Marmot Waldron SS ($50)
Marmot’s Waldron SS is discrete yet stylish, and moreover, boats a regular fit that comes in four attractive patterns. It’s made of a lightweight performance fabric designed to quickly wick moisture from your body and pack down for maximum storage, capitalizing on a comfortable blend of Supplex nylon and environmentally-friendly, recycled polyester as it does. Furthermore, it comes outfitted with durable, flat-felled seams and UPF protection that allows only 1/50 of the sun’s UV rays through.
Icebreaker’s Compass Short Sleeve ($145)
Frankly, Icebreaker is the undisputed champion of all things Merino-related.

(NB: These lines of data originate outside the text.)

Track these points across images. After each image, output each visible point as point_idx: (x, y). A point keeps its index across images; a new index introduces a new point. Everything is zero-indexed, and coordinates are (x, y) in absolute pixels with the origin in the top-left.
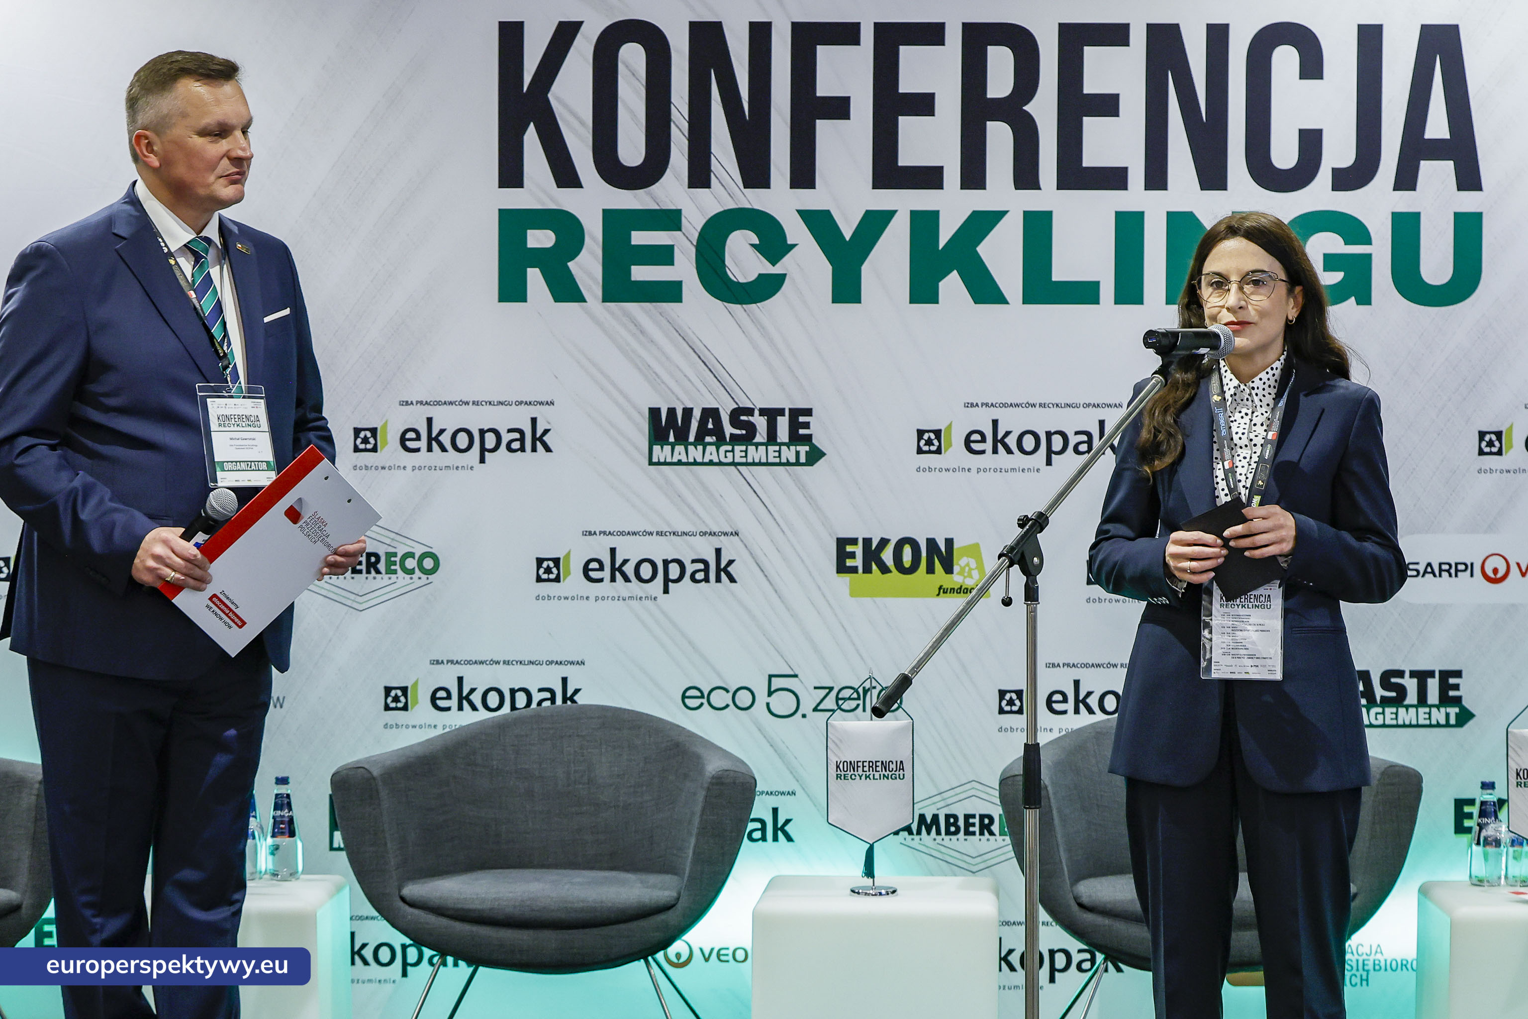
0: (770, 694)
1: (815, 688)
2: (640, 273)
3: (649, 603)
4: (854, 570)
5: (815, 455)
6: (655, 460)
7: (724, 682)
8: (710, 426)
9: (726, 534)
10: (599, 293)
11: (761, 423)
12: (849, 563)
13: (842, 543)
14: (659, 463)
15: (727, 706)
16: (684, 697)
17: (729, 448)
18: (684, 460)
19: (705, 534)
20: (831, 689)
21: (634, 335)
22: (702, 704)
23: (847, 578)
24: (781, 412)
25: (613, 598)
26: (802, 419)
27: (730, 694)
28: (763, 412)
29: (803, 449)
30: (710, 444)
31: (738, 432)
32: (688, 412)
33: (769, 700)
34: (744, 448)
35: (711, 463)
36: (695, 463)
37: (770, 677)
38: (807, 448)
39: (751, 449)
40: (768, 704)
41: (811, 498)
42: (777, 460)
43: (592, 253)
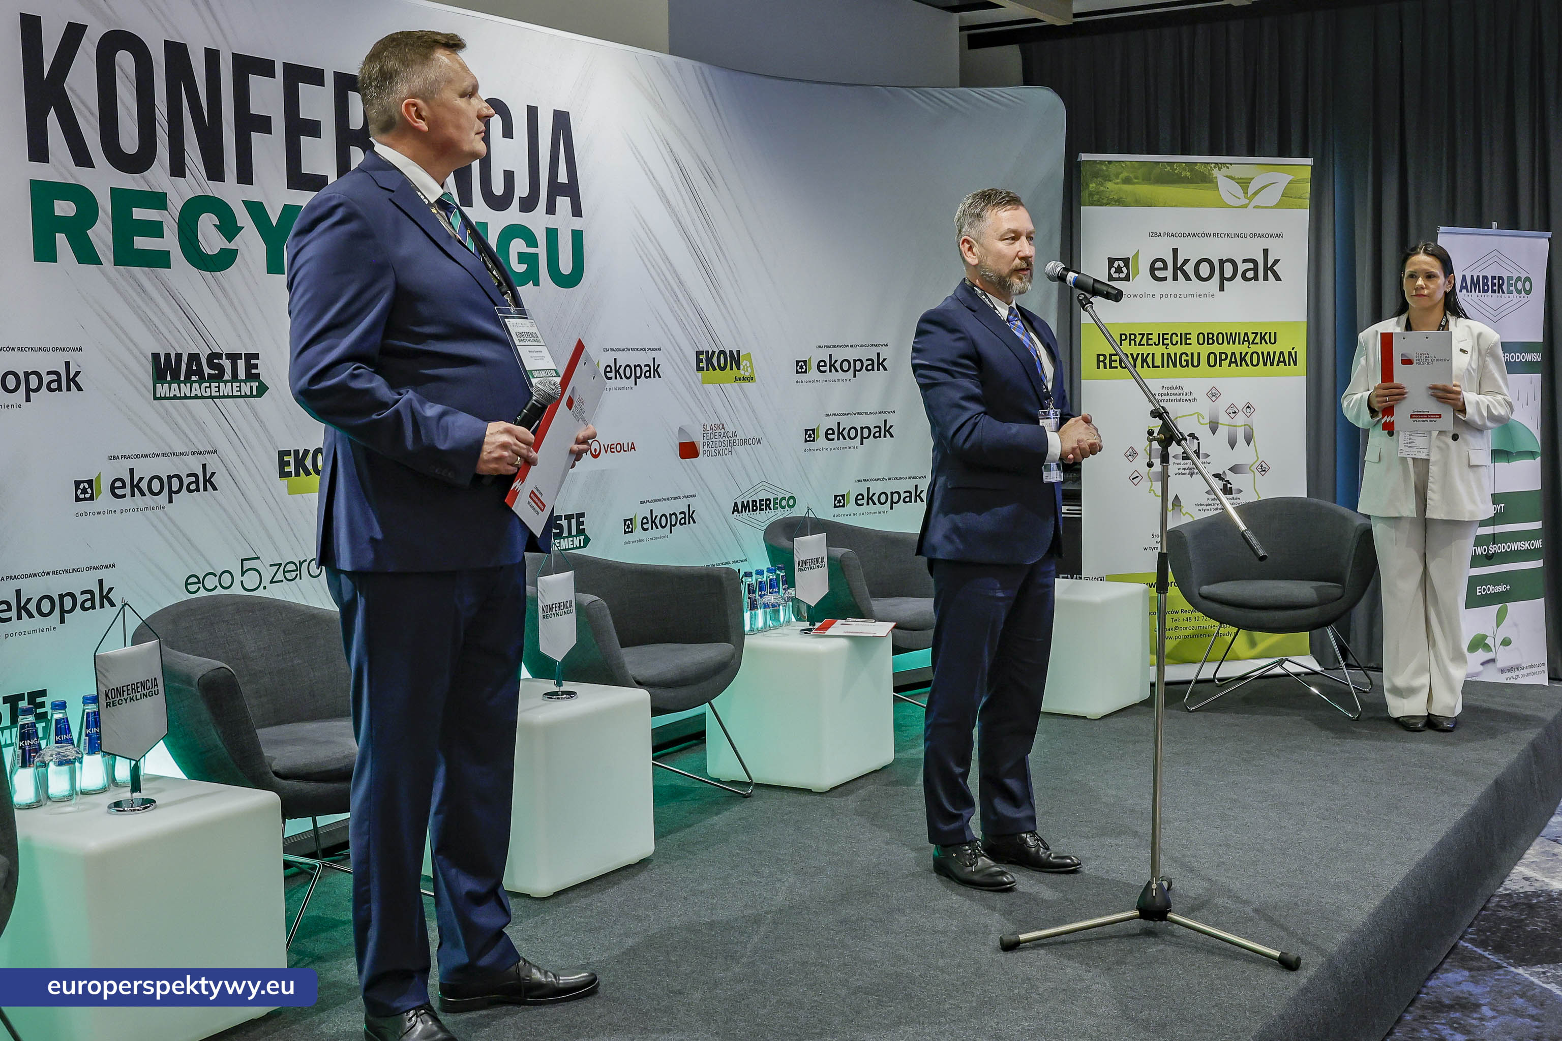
0: (243, 574)
1: (271, 565)
2: (141, 243)
3: (159, 511)
4: (289, 474)
5: (262, 389)
6: (158, 396)
7: (213, 569)
8: (194, 368)
9: (208, 452)
10: (112, 257)
11: (227, 364)
12: (287, 469)
13: (282, 454)
14: (161, 398)
15: (216, 587)
16: (187, 584)
17: (208, 385)
18: (178, 395)
19: (195, 453)
20: (280, 565)
21: (138, 294)
22: (199, 588)
23: (285, 481)
24: (239, 356)
25: (134, 510)
26: (253, 362)
27: (218, 577)
28: (229, 356)
29: (255, 385)
30: (195, 382)
31: (213, 372)
32: (179, 356)
33: (242, 578)
34: (217, 385)
35: (196, 397)
36: (186, 397)
37: (243, 560)
38: (257, 384)
39: (222, 385)
40: (242, 582)
41: (262, 422)
42: (239, 394)
43: (105, 224)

The lauded woven — which comprises nearly 100 percent of the Compass Short Sleeve — allows for the utmost breathability, while providing moisture-wicking properties and retaining your warmth when wet. Mesh venting panels beneath both arms further increase air flow, too, but it’s the fact the material is designed to remain odor-free for days that truly sells it. Well, that, and the three attractive color offerings available.
Mountain Hardwear Chiller Short Sleeve ($85)
Mountain Hardwear’s aptly-titled Chiller is more in line with what you’d expect Edward Abbey to wear while romping around the desert. The short-sleeve, quick drying shirt uses a technology that actually works to lower the fabric’s temperature when you’re sweating, while rotated seems and flip-up collar consistently work to prevent chafing and shelter you from the sun. The fabric is also wrinkle-resistant, meaning you can head from the trail to tapas without an ironing board or hesitation.
Arc’Teryx Adventus Comp SS ($100)
Don’t let the big, bold colors and the premium price of Arc’Teryx’s Adventus Comp SS deter you — it’s one of the best hiking wears around. The streamlined shirt utilizes a welcome combination of Diem polyester and Phasic SL paneling to repel moisture and ensure proper ventilation, and the zippered chest pocket provides just enough space for a map or license for a post-hike round of drinks. The lamented straight hem and contemporary snaps even adds a touch of modern to an otherwise traditional build.